Sul fronte del bel vivere Bulgari aprirà nel 2022 un hotel extralusso a Roma, di fronte al restaurato mausoleo di Augusto. Bulgari è dal 2012 sotto il controllo di Lvmh, il gruppo dei brand di alta gamma. Il restauro dell’Augusteo è stato finanziato da Tim, che ha tra gli azionisti Vivendi che in èra gialloverde e giallorossa aveva molto litigato con le controparti italiane, finché il governo Draghi ha propiziato un nuovo vertice – Salvatore Rossi, Luigi Gubitosi, Giovanni Gorno Tempini, Arnaud de Puyfontaine, Luca De Meo (italianissimo ad di Renault a sua volta controllata dal Tesoro francese) – per fare pace. Forse c’è qualcosa di simbolico nel fatto che a riportare allo splendore la tomba del primo imperatore romano e lanciare un albergo che punta sulla rinascita post pandemia siano in varia misura capitali d’oltralpe: di sicuro ci credono, né sono certo atti ostili. Lvmh è appena salita dal 3,2 al 10 per cento nella Tod’s, e il suo proprietario Bernard Arnault è stato accolto da Diego Della Valle come “un vecchio amico”. Di certo i francesi rispetteranno l’italianità dei mocassini a pallini, come già fanno con Bulgari, Fendi, Loro Piana. Altrettanto certo è che a Parigi sono stati capaci di creare un sistema globale del lusso, cosa che non è riuscita a Roma o Milano. Ma non parlate di colonialismo. 
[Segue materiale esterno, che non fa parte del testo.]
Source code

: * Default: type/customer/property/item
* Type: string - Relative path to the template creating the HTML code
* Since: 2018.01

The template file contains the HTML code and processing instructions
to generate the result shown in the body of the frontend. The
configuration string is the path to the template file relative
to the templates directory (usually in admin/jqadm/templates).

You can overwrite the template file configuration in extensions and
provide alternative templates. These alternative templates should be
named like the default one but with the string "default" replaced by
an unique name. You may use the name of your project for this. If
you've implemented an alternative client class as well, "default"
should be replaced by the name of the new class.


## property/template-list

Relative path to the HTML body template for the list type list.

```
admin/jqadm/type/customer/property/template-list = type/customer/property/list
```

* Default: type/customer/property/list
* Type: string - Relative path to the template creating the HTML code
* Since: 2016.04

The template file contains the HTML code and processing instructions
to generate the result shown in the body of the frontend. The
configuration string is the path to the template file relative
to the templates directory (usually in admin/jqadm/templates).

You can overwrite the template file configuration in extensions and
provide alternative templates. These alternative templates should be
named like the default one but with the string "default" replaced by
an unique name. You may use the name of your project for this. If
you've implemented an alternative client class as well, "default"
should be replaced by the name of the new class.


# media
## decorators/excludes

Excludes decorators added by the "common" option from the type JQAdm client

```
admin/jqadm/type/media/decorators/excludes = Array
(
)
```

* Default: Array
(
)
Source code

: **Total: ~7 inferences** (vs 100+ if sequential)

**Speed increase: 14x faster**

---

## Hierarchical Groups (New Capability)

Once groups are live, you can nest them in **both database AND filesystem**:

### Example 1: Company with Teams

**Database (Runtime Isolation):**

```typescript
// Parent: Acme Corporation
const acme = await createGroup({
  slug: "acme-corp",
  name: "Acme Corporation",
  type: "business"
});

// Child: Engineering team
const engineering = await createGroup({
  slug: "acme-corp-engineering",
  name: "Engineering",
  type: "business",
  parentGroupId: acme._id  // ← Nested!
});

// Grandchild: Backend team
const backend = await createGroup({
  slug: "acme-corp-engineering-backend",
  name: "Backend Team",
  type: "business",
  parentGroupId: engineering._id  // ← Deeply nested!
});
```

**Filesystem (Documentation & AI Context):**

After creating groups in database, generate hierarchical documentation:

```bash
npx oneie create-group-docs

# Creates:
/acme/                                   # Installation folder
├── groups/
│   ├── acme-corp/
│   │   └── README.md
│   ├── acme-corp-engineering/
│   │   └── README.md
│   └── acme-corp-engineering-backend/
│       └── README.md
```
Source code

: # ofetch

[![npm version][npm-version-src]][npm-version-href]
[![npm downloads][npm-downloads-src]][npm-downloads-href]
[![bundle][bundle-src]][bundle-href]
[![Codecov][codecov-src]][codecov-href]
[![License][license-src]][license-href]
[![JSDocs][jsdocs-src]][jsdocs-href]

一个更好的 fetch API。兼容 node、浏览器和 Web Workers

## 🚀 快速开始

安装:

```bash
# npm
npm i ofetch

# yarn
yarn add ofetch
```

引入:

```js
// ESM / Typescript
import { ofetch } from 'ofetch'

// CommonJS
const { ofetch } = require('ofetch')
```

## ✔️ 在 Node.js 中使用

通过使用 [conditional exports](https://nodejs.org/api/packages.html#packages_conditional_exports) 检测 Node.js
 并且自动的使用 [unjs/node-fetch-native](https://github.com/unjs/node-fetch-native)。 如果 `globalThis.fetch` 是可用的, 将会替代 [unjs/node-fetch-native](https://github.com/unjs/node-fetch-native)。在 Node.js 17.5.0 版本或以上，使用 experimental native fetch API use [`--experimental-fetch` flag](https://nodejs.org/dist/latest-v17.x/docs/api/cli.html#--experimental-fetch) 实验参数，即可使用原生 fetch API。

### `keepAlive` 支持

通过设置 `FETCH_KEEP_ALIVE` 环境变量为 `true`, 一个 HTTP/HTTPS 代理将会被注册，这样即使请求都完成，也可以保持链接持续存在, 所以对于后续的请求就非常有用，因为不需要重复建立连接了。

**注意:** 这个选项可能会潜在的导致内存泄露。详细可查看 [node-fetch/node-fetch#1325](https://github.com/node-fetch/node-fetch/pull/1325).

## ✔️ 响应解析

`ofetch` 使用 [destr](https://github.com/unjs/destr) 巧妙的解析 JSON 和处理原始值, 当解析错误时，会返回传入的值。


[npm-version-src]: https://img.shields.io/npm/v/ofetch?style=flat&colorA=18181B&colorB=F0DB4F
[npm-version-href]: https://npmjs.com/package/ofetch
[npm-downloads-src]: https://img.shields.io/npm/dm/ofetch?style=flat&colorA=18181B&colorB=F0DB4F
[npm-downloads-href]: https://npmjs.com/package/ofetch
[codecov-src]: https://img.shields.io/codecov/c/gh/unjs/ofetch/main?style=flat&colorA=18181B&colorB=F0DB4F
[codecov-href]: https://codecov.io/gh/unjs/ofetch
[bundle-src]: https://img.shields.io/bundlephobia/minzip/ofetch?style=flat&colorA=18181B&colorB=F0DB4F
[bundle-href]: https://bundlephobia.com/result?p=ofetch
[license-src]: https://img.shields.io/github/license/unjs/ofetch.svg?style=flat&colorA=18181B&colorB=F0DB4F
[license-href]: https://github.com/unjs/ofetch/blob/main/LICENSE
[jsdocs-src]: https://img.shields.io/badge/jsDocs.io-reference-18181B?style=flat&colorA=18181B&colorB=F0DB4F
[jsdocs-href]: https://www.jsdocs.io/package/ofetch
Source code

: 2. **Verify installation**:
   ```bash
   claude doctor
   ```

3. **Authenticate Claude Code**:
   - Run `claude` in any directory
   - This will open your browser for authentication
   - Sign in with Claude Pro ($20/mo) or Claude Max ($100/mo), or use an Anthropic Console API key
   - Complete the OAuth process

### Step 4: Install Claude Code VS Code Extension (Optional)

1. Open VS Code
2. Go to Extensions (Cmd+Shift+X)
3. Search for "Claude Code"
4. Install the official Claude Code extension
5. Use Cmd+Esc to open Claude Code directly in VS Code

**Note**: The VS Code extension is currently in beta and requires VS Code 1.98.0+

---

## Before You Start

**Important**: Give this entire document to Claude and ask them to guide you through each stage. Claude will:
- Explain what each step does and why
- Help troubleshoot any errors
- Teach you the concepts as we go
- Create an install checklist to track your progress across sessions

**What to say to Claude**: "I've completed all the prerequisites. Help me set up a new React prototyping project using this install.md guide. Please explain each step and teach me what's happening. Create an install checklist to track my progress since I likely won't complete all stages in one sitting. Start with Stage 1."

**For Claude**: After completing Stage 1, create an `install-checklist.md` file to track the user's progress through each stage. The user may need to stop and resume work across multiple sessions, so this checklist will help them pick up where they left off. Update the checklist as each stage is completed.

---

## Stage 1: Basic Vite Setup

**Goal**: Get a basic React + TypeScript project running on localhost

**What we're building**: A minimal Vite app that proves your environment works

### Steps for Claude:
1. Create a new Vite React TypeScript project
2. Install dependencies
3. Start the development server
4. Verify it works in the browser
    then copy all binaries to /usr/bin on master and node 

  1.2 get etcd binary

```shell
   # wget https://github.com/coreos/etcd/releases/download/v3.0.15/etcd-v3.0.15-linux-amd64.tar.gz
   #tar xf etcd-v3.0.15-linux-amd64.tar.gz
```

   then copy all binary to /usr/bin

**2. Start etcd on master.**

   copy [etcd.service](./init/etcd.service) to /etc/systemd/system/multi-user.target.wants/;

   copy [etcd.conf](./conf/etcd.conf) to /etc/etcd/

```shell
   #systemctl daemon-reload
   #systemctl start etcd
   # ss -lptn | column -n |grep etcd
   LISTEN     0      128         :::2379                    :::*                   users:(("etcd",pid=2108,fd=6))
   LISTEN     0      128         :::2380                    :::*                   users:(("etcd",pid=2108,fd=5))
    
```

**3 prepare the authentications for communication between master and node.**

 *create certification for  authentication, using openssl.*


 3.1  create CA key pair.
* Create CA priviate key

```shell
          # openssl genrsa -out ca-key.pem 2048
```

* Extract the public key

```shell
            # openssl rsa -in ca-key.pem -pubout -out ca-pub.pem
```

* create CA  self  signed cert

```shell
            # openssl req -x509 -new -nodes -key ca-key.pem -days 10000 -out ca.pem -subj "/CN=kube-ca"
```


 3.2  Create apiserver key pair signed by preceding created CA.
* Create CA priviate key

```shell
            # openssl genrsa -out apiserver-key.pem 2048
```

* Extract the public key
A Stellantis il portoghese Carlos Tavares dopo aver risanato Peugeot-Citroen, vale simbolicamente quanto De Meo, ex Fca, a Renault. Così come il francese Philippe Donnet, ceo di Generali, è marcato sempre più stretto dai capitali italiani di Francesco Gaetano Caltagirone e Leonardo Del Vecchio. Ieri Caltagirone non si è presentato in assemblea e non ha votato il bilancio 2020 firmato Donnet, approvato da Mediobanca dove i soci francesi sono il 7 per cento, compreso Vincent Bolloré la cui Vivendi, azionista anche di Mediaset, oltre che di Tim, sta negoziando una tregua con la famiglia Berlusconi intorno al progetto di polo televisivo europeo, basato in Olanda. Vivendi è primo azionista di Mediaset e dovrebbe scendere lasciando campo a Fininvest e altri capitali (si parla anche di Google), necessari dopo la scalata di Mediaset a Prosiebensat.1, maggiore broadcaster tedesco e secondo europeo. Tutto questo, per limitarsi alle manovre in corso, quanto ha a che fare con guerre Francia-Italia? Zero in termini di ostilità o velleità coloniali. Tutto in termini di un mercato di capitali, e ancora più di consumatori, che è ormai comune e attende solo il boom post Covid. Dopo la Brexit, e con l’incertezza politica che aleggia sulla Germania (simboleggiata dallo splendido isolamento del gruppo Volkswagen), Parigi e Roma sono sempre più destinate a giocare nello stesso campionato, condividendone regole e risultati. Si chiama mercato.